Ray Tunes PopulationBasedTraining-Scheduler nutzt standardmäßig die asynchrone Variante, weshalb er für Situationen, in denen Agenten unterschiedliche Wall-Clock-Geschwindigkeiten haben, gut geeignet ist.

Ein konkretes Beispiel mit N=4

Initial population (step 0):
  Agent A: lr=1e-3,  ent=0.02,  reward=—
  Agent B: lr=3e-4,  ent=0.01,  reward=—
  Agent C: lr=5e-4,  ent=0.05,  reward=—
  Agent D: lr=2e-4,  ent=0.005, reward=—

After T=200k steps, evaluate:
  Agent A: reward=320  ← top 25%
  Agent B: reward=280
  Agent C: reward=175  ← bottom 25%
  Agent D: reward=260

Exploit: Agent C copies Agent A's weights.
Explore: Agent C perturbs lr: 1e-3 × 1.2 = 1.2e-3, ent: 0.02 × 0.8 = 0.016

New population:
  Agent A: lr=1e-3,   ent=0.02   (unchanged)
  Agent B: lr=3e-4,   ent=0.01   (unchanged)
  Agent C: lr=1.2e-3, ent=0.016  (weights from A, hyperparams perturbed)
  Agent D: lr=2e-4,   ent=0.005  (unchanged)

Nach weiteren T Schritten wiederholt sich der Zyklus. Gewinnende Hyperparameter-Regionen bekommen mehr Exploration um sie herum; verlierende Regionen werden aufgegeben.

Populationsgröße N

N = 4 ist die minimale tragfähige Population für sinnvolle Selektion (mindestens ein Sieger und ein Verlierer pro Zyklus). N = 8 ist der praktische Sweet Spot, der Diversität gegen Compute-Kosten balanciert. N = 16+ ist für große Experimente, wo du einen Cluster verfügbar hast.

N=2 ist nicht PBT

Mit nur zwei Agenten killt jeder Zyklus den Verlierer und ersetzt ihn durch eine Kopie des Siegers. Das ist äquivalent zu Restart-mit-Perturbation, nicht Populations-Selektion. Sinnvolle Diversität entsteht ab N ≥ 4.


4 · Ray-Tune-Integration

Ray Tune ist die Standard-Python-Bibliothek für verteilte Hyperparameter-Suche und PBT. Sie wrappt jede Trainingsfunktion, verwaltet Trials und handhabt Early Stopping.

Installation

pip install "ray[tune]"

Wenn du auf einer Maschine mit mehreren GPUs bist oder das volle Dashboard willst:

pip install "ray[tune]" tensorboard

SB3 in Ray Tune verdrahten

Ray Tune erwartet eine Trainingsfunktion mit Signatur train_fn(config: dict). Das config-Dict hält die Hyperparameter für diesen Trial. Die Funktion sollte ray.air.session.report(metrics) periodisch aufrufen, damit Ray Trials vergleichen und Exploit/Explore planen kann.

import ray
from ray import air, tune
from ray.tune.schedulers import PopulationBasedTraining
from stable_baselines3 import PPO
from stable_baselines3.common.evaluation import evaluate_policy
from godot_rl.wrappers.stable_baselines_wrapper import StableBaselinesGodotEnv
import numpy as np


def train_pbt(config: dict):
    """One PBT trial. Ray Tune calls this in a separate process per agent."""

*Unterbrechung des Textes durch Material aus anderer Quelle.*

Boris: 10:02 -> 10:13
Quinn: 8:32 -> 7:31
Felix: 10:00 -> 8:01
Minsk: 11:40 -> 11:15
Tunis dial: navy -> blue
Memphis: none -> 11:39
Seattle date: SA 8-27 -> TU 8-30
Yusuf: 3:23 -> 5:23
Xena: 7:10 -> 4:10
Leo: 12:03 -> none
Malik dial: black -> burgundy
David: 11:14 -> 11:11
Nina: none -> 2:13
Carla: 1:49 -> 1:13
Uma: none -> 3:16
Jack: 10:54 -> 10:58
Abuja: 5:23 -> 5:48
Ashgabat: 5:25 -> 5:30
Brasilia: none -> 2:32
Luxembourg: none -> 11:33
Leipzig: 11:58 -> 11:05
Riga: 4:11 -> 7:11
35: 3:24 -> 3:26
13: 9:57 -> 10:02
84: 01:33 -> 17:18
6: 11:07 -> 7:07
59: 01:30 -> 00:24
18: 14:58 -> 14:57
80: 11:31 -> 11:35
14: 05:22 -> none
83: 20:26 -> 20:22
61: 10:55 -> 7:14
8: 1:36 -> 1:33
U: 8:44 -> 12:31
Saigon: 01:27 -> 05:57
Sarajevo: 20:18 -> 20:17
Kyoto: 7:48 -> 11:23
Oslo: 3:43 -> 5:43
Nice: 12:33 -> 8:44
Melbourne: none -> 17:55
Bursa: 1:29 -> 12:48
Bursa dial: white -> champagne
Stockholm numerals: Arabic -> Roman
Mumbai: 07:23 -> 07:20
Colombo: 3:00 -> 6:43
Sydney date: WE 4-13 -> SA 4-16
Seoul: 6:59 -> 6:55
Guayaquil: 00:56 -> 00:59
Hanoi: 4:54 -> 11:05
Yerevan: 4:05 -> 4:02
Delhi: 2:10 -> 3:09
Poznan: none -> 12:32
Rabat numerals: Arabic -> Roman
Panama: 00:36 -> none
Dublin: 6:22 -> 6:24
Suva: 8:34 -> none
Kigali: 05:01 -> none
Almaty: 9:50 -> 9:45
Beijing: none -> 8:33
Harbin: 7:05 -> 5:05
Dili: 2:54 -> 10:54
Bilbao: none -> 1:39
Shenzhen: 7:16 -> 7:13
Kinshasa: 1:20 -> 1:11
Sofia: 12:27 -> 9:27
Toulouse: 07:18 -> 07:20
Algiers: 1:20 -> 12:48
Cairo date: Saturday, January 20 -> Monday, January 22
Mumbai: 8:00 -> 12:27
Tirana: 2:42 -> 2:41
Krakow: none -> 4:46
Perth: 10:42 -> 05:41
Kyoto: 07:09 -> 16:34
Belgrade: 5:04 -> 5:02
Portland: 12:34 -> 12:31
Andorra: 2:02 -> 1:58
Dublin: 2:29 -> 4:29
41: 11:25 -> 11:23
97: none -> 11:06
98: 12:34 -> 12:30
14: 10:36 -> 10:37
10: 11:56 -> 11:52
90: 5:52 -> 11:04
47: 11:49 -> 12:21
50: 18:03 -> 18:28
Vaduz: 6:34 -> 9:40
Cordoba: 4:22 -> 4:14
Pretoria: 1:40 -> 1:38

    env = StableBaselinesGodotEnv(
        env_path="./FlyBy.x86_64",
        n_parallel=4,
        speedup=20,
        show_window=False,
    )

    model = PPO(
        "MlpPolicy",
        env,
        verbose=0,
        learning_rate=config["learning_rate"],
        clip_range=config["clip_range"],
        ent_coef=config["ent_coef"],
        gamma=config["gamma"],
        n_steps=config["n_steps"],
    )

    # If Ray Tune passed checkpoint weights from an exploit step, load them.
    checkpoint = air.session.get_checkpoint()
    if checkpoint:
        with checkpoint.as_directory() as checkpoint_dir:
            model.set_parameters(f"{checkpoint_dir}/model")

    # Train for one reporting interval, then report metrics.
    STEPS_PER_REPORT = 50_000
    for _ in range(10):  # 10 × 50k = 500k total steps per trial
        model.learn(total_timesteps=STEPS_PER_REPORT, reset_num_timesteps=False)
        mean_reward, _ = evaluate_policy(model, env, n_eval_episodes=5, warn=False)

        # Save weights so Ray can copy them during exploit.
        with tune.checkpoint_dir(step=model.num_timesteps) as checkpoint_dir:
            model.save(f"{checkpoint_dir}/model")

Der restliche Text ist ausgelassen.